◆ EXERCISE: Print the data below exactly as it stands, and keep the pictures out.

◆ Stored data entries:
· · · ·

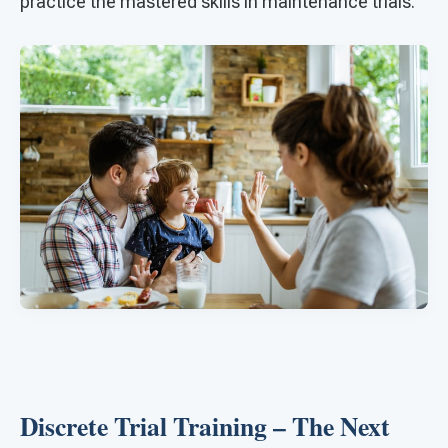
practice the mastered skills in maintenance trials.
Discrete Trial Training – The Next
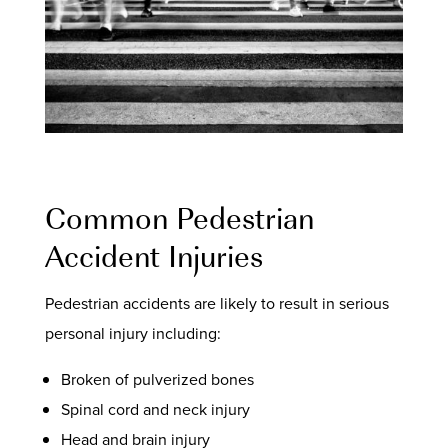
Common Pedestrian
Accident Injuries
Pedestrian accidents are likely to result in serious
personal injury including:
Broken of pulverized bones
Spinal cord and neck injury
Head and brain injury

· · · ·

◆ COMPLETED EXERCISE:
practice the mastered skills in maintenance trials.
Discrete Trial Training – The Next
Common Pedestrian
Accident Injuries
Pedestrian accidents are likely to result in serious
personal injury including:
Broken of pulverized bones
Spinal cord and neck injury
Head and brain injury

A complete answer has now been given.